From the logs today, it appears that I have readers from Starbucks. Cool — can any of you send me lifetime grande vanilla lattes?

Another excellent Joel Spolsky essay: Choices.

Ever have one of those days where you realize that a few sites you go to a few times a day aren’t on your bookmarks list, and you wonder why you’re too damn lazy to take care of that? I do — today. So I dealt with it; the bookmarks list to the left now includes rc3, Fresh Hell, Bloat, and Wendell’s latest evil deed, WWWW.

Vili Fualaau, the boy who fathered two kids with Mary Kay Letourneau, is seeking $1 million from the school district, claiming that they are responsible for his affair with his teacher. Question, though: where were his parents when he, after she had been found guilty of preying on him the first time, knocked her up a second time? And aren’t these the same parents who went on talk shows saying that the relationship was consensual? Gawd.

This just in: Elian traded to Cuba for a right-handed pitcher.
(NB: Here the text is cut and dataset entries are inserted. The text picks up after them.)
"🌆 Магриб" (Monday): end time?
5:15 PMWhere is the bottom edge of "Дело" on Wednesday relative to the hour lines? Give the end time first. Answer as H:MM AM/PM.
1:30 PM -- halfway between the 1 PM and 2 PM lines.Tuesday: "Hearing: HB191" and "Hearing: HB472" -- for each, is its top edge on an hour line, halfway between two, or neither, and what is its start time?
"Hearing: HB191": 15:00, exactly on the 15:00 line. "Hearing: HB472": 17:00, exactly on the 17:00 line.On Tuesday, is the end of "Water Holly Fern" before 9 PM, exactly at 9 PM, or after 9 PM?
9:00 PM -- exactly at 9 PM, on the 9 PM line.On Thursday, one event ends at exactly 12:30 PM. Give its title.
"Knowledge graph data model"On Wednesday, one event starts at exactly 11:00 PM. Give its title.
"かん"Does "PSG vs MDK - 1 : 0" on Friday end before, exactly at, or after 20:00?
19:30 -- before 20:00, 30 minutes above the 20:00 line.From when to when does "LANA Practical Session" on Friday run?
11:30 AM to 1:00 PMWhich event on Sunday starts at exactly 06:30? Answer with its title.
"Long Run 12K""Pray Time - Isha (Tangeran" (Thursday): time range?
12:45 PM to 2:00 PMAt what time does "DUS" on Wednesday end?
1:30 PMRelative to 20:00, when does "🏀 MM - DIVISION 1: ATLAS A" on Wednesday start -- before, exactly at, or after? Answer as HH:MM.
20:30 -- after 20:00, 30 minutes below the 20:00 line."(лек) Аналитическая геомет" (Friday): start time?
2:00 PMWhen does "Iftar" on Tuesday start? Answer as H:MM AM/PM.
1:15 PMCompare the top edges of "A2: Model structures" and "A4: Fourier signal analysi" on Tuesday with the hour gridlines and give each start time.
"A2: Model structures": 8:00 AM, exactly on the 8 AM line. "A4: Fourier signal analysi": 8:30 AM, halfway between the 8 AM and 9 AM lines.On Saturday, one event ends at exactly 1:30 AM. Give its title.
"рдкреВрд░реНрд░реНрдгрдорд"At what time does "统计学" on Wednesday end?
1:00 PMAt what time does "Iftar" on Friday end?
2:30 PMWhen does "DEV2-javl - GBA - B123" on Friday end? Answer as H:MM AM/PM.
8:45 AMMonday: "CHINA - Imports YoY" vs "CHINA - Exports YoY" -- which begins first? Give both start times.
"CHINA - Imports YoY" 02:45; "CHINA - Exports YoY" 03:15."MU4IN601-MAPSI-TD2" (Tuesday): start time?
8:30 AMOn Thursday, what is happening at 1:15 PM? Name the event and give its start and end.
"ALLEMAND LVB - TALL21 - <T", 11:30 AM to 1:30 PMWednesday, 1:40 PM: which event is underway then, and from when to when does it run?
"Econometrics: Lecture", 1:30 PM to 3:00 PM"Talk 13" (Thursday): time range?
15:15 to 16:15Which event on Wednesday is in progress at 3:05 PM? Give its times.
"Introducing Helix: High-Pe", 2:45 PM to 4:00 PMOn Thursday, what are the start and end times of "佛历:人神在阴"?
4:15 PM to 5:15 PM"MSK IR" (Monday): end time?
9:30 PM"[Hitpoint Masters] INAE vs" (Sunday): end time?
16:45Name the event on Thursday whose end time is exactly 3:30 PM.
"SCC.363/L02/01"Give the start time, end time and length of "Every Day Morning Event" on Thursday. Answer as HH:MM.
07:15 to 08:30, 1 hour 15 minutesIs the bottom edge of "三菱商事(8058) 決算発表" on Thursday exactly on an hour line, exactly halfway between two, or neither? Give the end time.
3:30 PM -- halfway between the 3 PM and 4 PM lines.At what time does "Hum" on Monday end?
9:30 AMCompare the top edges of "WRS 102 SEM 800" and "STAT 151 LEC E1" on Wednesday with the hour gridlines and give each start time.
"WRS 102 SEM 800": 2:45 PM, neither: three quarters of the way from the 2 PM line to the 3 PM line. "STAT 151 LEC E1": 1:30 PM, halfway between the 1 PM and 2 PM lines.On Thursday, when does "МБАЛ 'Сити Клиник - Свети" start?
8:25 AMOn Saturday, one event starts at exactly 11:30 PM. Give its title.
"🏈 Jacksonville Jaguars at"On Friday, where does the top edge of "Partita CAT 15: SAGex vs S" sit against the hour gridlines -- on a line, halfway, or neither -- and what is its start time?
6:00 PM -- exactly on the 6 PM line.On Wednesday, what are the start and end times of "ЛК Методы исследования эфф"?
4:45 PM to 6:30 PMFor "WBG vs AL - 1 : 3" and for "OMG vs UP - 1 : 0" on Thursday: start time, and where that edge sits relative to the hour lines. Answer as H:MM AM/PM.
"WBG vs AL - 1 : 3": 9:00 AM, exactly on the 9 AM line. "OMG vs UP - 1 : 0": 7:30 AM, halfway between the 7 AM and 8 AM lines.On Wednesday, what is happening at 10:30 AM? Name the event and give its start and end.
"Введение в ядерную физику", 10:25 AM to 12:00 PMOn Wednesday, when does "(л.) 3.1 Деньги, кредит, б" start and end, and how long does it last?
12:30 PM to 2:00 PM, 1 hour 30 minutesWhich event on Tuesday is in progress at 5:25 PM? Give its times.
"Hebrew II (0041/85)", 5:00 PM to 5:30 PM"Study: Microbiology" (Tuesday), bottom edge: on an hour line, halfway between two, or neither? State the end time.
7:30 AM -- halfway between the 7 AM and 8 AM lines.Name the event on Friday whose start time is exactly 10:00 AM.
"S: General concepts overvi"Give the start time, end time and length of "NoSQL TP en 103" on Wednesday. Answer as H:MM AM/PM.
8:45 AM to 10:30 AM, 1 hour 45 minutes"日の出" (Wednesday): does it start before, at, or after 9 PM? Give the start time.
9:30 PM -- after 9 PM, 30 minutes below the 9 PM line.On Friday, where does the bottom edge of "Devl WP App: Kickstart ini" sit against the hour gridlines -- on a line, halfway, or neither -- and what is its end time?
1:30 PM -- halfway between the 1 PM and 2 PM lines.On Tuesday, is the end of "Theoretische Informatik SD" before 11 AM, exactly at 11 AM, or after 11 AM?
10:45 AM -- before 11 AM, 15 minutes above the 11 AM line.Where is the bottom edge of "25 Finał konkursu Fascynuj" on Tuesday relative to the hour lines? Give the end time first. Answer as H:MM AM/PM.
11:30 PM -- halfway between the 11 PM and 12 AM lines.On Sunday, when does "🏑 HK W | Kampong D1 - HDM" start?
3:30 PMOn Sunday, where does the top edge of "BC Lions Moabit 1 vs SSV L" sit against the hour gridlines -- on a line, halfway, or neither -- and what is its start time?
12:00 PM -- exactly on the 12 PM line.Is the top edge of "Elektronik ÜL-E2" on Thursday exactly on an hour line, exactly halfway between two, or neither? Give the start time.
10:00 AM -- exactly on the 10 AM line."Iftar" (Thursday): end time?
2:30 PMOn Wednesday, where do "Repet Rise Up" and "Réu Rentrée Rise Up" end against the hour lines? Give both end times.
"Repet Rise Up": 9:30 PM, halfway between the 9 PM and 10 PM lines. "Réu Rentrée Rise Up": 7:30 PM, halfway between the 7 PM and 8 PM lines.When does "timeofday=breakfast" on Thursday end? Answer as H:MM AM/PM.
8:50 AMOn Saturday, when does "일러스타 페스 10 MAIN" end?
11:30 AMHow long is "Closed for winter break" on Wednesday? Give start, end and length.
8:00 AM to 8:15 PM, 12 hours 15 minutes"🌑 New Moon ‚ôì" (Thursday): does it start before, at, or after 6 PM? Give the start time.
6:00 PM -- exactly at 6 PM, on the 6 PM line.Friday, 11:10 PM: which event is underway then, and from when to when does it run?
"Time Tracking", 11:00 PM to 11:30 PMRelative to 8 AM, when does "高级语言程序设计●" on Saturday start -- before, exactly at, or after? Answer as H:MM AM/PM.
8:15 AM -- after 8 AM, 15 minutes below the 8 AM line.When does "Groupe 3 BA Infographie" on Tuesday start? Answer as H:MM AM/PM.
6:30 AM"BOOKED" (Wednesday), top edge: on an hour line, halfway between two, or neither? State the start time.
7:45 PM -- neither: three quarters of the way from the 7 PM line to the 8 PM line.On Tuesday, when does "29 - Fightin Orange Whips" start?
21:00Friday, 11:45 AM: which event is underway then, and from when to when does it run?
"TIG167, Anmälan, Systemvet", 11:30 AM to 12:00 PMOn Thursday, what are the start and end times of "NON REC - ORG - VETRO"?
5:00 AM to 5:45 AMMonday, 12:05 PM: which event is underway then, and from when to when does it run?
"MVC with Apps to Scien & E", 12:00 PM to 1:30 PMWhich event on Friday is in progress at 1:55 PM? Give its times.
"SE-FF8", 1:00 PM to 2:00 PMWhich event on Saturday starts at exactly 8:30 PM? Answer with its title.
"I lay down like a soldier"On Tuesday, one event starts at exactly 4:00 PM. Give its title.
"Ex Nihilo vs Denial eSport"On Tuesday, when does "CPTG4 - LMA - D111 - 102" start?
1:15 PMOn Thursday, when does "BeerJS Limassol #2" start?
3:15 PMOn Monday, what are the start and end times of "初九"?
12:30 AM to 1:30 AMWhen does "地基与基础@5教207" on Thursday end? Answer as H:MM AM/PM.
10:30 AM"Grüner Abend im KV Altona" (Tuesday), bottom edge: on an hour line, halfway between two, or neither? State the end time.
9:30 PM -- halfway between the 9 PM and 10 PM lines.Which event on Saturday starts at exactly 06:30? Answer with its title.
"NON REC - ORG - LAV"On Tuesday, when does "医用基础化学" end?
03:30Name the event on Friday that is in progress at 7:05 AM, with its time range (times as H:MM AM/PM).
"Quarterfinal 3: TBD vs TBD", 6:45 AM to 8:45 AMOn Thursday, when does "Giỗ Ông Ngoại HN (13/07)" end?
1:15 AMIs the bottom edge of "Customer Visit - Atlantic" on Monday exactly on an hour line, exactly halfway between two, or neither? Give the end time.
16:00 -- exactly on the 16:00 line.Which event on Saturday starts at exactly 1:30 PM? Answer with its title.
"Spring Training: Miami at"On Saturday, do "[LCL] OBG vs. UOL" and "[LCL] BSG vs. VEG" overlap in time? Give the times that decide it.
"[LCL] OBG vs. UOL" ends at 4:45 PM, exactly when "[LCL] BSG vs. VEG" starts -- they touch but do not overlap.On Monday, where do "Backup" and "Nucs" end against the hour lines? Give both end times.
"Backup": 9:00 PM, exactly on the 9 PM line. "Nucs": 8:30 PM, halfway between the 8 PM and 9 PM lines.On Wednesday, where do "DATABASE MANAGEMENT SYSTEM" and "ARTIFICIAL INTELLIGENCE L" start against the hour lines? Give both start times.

Awesome: “Elian will be missed, but he was going to be a free agent. A child’s freedom is a small price to pay for starting pitching.”

(In the real world, though, once again, Chuck steps into the breach and talks about the real issues that are being ignored in the Elian saga.)

Because I feel I’ve been remiss in my delivery of the inspirational, intellectual wisdom of George W. Bush to my readers on a more regular basis, I present a backlog of Slate’s Bushisms of the Week:

Reading is the basics for all learning.
 
We want our teachers to be trained so they can meet the obligations, their obligations as teachers. We want them to know how to teach the science of reading. In order to make sure there’s not this kind of federal—federal cufflink.
 
You subscribe politics to it. I subscribe freedom to it.
 
I was raised in the West. The west of Texas. It’s pretty close to California. In more ways than Washington, D.C., is close to California.

What a complete f’ing dink. (And Garrett weighs in with his own; share your imbicilic Dubya quotes too!)

If you run Internet Information Server with FrontPage 98 Extensions on Windows NT (not Windows 2000 or FrontPage 2000), then you may want to read this — there’s a security hole in the Frontpage extensions.